* TASK DETAILS
Copy each of the following entries line for line, changing nothing.

* EXERCISE INPUT
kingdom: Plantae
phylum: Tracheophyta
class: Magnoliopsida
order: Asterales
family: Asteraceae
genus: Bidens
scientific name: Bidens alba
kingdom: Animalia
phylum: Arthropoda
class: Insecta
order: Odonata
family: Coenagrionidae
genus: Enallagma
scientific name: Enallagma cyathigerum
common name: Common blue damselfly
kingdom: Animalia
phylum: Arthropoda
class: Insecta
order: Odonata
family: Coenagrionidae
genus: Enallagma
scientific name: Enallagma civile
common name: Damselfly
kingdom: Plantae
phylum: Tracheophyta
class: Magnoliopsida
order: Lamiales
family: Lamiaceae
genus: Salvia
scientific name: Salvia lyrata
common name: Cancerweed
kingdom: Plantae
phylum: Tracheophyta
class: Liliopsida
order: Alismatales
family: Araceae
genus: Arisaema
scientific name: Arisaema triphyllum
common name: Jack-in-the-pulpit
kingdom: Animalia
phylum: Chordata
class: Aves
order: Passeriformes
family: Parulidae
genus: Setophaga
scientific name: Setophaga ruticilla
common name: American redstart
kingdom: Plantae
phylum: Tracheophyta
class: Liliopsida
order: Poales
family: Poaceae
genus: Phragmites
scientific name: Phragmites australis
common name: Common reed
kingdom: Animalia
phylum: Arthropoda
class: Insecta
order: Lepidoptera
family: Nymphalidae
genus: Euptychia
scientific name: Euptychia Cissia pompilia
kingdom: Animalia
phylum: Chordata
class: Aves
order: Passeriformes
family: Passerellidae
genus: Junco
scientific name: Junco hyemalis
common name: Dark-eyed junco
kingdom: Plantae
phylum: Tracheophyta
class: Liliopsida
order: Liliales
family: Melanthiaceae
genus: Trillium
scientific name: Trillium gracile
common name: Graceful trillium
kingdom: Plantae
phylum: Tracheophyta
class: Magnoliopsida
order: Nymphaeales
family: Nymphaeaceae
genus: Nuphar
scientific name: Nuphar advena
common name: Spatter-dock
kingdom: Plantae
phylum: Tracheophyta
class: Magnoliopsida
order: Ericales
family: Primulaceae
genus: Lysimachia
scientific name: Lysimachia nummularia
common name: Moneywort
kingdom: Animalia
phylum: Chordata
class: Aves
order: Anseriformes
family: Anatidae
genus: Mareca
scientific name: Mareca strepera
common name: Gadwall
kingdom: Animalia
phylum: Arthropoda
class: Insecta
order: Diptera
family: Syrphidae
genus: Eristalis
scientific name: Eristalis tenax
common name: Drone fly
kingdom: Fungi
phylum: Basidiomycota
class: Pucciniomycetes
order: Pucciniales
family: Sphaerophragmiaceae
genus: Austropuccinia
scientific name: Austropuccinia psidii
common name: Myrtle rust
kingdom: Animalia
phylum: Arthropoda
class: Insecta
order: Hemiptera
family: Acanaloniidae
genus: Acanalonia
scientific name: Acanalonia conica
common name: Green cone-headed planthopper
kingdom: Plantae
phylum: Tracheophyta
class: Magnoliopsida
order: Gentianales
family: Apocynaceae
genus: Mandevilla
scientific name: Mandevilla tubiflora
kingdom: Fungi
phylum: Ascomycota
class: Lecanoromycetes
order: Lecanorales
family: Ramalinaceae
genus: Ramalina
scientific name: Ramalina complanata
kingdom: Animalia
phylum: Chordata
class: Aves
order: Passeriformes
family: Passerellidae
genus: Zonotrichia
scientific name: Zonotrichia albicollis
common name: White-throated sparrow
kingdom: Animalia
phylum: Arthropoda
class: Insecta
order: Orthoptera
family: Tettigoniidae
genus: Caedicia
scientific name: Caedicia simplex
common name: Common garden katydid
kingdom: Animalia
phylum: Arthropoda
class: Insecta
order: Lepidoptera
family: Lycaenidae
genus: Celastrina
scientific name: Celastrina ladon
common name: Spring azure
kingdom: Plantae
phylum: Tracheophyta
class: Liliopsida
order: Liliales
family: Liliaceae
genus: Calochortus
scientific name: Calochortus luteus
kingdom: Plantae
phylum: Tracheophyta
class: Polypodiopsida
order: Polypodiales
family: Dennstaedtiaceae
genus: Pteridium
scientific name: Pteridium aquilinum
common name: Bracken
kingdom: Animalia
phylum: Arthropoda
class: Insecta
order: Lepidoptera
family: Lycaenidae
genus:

* ANSWER TO THIS TASK
kingdom: Plantae
phylum: Tracheophyta
class: Magnoliopsida
order: Asterales
family: Asteraceae
genus: Bidens
scientific name: Bidens alba
kingdom: Animalia
phylum: Arthropoda
class: Insecta
order: Odonata
family: Coenagrionidae
genus: Enallagma
scientific name: Enallagma cyathigerum
common name: Common blue damselfly
kingdom: Animalia
phylum: Arthropoda
class: Insecta
order: Odonata
family: Coenagrionidae
genus: Enallagma
scientific name: Enallagma civile
common name: Damselfly
kingdom: Plantae
phylum: Tracheophyta
class: Magnoliopsida
order: Lamiales
family: Lamiaceae
genus: Salvia
scientific name: Salvia lyrata
common name: Cancerweed
kingdom: Plantae
phylum: Tracheophyta
class: Liliopsida
order: Alismatales
family: Araceae
genus: Arisaema
scientific name: Arisaema triphyllum
common name: Jack-in-the-pulpit
kingdom: Animalia
phylum: Chordata
class: Aves
order: Passeriformes
family: Parulidae
genus: Setophaga
scientific name: Setophaga ruticilla
common name: American redstart
kingdom: Plantae
phylum: Tracheophyta
class: Liliopsida
order: Poales
family: Poaceae
genus: Phragmites
scientific name: Phragmites australis
common name: Common reed
kingdom: Animalia
phylum: Arthropoda
class: Insecta
order: Lepidoptera
family: Nymphalidae
genus: Euptychia
scientific name: Euptychia Cissia pompilia
kingdom: Animalia
phylum: Chordata
class: Aves
order: Passeriformes
family: Passerellidae
genus: Junco
scientific name: Junco hyemalis
common name: Dark-eyed junco
kingdom: Plantae
phylum: Tracheophyta
class: Liliopsida
order: Liliales
family: Melanthiaceae
genus: Trillium
scientific name: Trillium gracile
common name: Graceful trillium
kingdom: Plantae
phylum: Tracheophyta
class: Magnoliopsida
order: Nymphaeales
family: Nymphaeaceae
genus: Nuphar
scientific name: Nuphar advena
common name: Spatter-dock
kingdom: Plantae
phylum: Tracheophyta
class: Magnoliopsida
order: Ericales
family: Primulaceae
genus: Lysimachia
scientific name: Lysimachia nummularia
common name: Moneywort
kingdom: Animalia
phylum: Chordata
class: Aves
order: Anseriformes
family: Anatidae
genus: Mareca
scientific name: Mareca strepera
common name: Gadwall
kingdom: Animalia
phylum: Arthropoda
class: Insecta
order: Diptera
family: Syrphidae
genus: Eristalis
scientific name: Eristalis tenax
common name: Drone fly
kingdom: Fungi
phylum: Basidiomycota
class: Pucciniomycetes
order: Pucciniales
family: Sphaerophragmiaceae
genus: Austropuccinia
scientific name: Austropuccinia psidii
common name: Myrtle rust
kingdom: Animalia
phylum: Arthropoda
class: Insecta
order: Hemiptera
family: Acanaloniidae
genus: Acanalonia
scientific name: Acanalonia conica
common name: Green cone-headed planthopper
kingdom: Plantae
phylum: Tracheophyta
class: Magnoliopsida
order: Gentianales
family: Apocynaceae
genus: Mandevilla
scientific name: Mandevilla tubiflora
kingdom: Fungi
phylum: Ascomycota
class: Lecanoromycetes
order: Lecanorales
family: Ramalinaceae
genus: Ramalina
scientific name: Ramalina complanata
kingdom: Animalia
phylum: Chordata
class: Aves
order: Passeriformes
family: Passerellidae
genus: Zonotrichia
scientific name: Zonotrichia albicollis
common name: White-throated sparrow
kingdom: Animalia
phylum: Arthropoda
class: Insecta
order: Orthoptera
family: Tettigoniidae
genus: Caedicia
scientific name: Caedicia simplex
common name: Common garden katydid
kingdom: Animalia
phylum: Arthropoda
class: Insecta
order: Lepidoptera
family: Lycaenidae
genus: Celastrina
scientific name: Celastrina ladon
common name: Spring azure
kingdom: Plantae
phylum: Tracheophyta
class: Liliopsida
order: Liliales
family: Liliaceae
genus: Calochortus
scientific name: Calochortus luteus
kingdom: Plantae
phylum: Tracheophyta
class: Polypodiopsida
order: Polypodiales
family: Dennstaedtiaceae
genus: Pteridium
scientific name: Pteridium aquilinum
common name: Bracken
kingdom: Animalia
phylum: Arthropoda
class: Insecta
order: Lepidoptera
family: Lycaenidae
genus:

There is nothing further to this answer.